AWS Data Leak Exposes Military Personnel Details

Data leaks are nothing new in the cloud world, certainly not a novelty on AWS, as the past few months have shown. But this latest one is all that more special, as it has exposed highly sensitive data.

That of military and intelligence personnel.

Thousands of former and current US, NATO coalition, and other service members have been inadvertently exposed, and their details left in the open for a long period of time.

Basically, the resumes, addresses, and other private information of a number of people that hold top secret security clearance were left in an unsecured database after they applied for vacancies at a security firm that goes by the name of TigerSwan.

Discovered by security firm UpGuard, an erroneously configured Amazon Web Services S3 storage bucket was at the center of it all. And not only resumes, home addresses, and contact details were out there, but employment history, passport numbers, driver’s licenses, and partial social security numbers.

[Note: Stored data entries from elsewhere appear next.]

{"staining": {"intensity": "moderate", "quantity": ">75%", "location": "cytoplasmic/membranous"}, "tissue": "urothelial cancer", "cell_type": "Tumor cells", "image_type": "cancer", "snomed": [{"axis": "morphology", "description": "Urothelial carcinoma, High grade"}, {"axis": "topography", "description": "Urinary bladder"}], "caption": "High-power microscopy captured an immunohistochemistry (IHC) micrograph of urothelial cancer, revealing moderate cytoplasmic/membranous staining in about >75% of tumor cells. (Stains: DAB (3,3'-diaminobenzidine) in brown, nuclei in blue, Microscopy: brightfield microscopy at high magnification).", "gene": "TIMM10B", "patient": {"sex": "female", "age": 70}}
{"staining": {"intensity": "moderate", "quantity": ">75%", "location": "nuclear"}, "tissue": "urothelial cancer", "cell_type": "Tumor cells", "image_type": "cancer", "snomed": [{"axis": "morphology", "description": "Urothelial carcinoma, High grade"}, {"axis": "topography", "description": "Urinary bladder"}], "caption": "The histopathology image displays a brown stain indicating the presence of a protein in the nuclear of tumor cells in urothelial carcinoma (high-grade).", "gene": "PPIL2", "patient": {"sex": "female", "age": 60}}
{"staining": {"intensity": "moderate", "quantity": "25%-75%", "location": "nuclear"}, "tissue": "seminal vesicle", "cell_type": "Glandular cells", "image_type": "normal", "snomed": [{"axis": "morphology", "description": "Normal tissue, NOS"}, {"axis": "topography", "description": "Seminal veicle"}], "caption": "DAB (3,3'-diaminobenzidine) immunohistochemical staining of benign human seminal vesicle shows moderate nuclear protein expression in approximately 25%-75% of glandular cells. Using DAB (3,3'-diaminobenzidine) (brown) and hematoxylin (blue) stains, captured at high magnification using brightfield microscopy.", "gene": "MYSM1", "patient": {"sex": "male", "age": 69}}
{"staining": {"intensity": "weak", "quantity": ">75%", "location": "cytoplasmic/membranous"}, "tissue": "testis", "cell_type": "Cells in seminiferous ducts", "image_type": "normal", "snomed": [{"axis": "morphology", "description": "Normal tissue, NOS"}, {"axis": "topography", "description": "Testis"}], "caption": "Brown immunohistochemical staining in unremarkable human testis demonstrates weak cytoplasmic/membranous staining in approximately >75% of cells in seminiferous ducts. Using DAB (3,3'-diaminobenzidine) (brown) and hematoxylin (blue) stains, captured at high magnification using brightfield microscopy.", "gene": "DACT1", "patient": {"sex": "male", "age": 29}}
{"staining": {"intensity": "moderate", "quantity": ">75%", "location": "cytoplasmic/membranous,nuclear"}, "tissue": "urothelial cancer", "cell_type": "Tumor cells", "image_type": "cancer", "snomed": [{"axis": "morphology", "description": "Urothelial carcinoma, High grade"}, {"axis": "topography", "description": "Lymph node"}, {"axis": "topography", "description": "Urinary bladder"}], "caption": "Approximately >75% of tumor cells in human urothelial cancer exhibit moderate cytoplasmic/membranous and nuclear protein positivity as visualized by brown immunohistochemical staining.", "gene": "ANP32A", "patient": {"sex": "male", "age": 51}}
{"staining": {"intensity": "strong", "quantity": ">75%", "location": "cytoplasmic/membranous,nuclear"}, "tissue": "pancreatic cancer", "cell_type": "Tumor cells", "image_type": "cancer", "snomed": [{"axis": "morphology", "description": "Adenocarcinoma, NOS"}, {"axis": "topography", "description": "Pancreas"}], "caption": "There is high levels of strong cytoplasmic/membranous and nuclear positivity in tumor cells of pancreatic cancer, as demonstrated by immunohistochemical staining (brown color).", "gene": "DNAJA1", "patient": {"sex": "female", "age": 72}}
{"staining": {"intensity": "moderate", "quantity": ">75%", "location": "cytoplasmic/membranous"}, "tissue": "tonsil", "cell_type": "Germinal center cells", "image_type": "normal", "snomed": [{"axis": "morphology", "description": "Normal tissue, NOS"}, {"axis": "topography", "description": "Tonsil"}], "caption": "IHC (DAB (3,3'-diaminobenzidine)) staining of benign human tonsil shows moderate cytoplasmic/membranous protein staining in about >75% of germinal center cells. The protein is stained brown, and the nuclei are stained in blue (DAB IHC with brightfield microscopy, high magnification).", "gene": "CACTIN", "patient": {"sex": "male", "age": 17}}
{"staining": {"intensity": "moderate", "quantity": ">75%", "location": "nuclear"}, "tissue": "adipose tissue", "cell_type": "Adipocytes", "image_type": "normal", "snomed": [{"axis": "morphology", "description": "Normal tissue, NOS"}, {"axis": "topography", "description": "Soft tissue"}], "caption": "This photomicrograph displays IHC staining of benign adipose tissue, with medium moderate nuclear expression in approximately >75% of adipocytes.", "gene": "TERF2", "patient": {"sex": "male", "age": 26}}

The error led to no less than 9,402 documents left exposed, though the company is yet to declare how many people this could have affected.

It does say that anyone that submitted their resumes between 2008 till 2017 can contact it for further information about how much of their personal information was accessible online — but either way, this one is one of the most serious lapses in security in recent memory.

Simply because many of the people affected are active military personnel that are still deployed in active conflict zones like Afghanistan and Iraq.

Of particular concern are the details of translators, whose families may still be living close to enemy combatants.

The company has confirmed the removal of these details, saying that it had actually delegated the work of storing the resumes to TalentPen, a third-party vendor who was actually responsible for leaving this data easily accessibly on the Amazon storage bucket.

Not a particularly good reflection on TigerSwan, who claims to be an international security company.

And the scary thing is that cloud security is still not improving across the board, even after several high-profile incidents, from Dow Jones to Verizon, and hotel booking to voter records. You simply continue to hear about misconfigured S3 buckets every other week.